- [What to produce]:
In the entries that follow, the lines from the one with "alyse réseau." through the one with "Ursachen und Hilfe" are the ones to write out, exactly and with both ends included. Nothing else should appear.

- [Records to use]:
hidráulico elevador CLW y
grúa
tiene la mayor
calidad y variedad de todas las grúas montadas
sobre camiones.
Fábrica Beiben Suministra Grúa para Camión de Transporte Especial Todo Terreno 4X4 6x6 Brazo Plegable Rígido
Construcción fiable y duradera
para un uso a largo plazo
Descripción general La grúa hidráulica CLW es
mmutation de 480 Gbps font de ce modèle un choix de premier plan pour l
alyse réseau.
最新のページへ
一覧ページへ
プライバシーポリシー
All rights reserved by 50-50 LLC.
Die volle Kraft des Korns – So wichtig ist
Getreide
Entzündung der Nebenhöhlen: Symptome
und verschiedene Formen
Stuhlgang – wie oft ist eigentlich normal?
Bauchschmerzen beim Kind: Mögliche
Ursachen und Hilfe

* * *

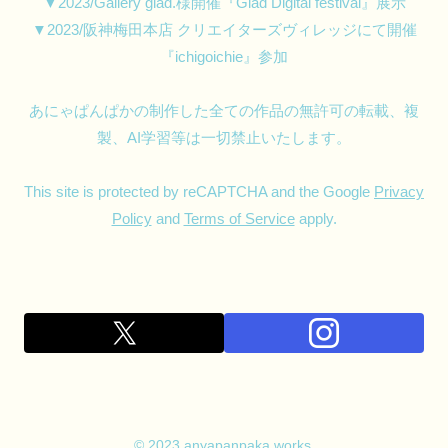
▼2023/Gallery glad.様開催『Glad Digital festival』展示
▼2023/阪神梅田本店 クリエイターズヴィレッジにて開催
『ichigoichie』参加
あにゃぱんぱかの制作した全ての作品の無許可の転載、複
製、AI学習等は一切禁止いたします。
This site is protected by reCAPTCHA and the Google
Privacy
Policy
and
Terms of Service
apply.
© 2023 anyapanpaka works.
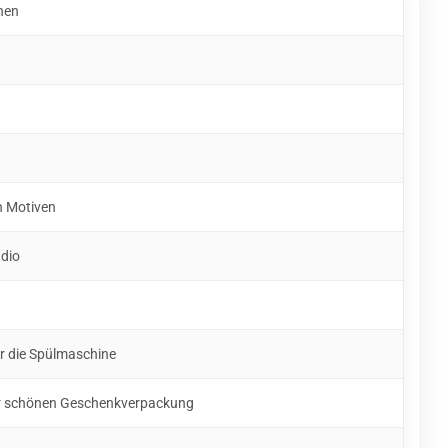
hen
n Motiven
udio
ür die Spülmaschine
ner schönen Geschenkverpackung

--

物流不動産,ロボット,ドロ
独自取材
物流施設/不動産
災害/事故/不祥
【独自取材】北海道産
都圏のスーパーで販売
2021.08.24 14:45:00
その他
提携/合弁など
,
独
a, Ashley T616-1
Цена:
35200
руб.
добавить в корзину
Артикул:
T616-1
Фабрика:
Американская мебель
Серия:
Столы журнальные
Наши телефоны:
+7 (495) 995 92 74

- [Output for this exercise]:
alyse réseau.
最新のページへ
一覧ページへ
プライバシーポリシー
All rights reserved by 50-50 LLC.
Die volle Kraft des Korns – So wichtig ist
Getreide
Entzündung der Nebenhöhlen: Symptome
und verschiedene Formen
Stuhlgang – wie oft ist eigentlich normal?
Bauchschmerzen beim Kind: Mögliche
Ursachen und Hilfe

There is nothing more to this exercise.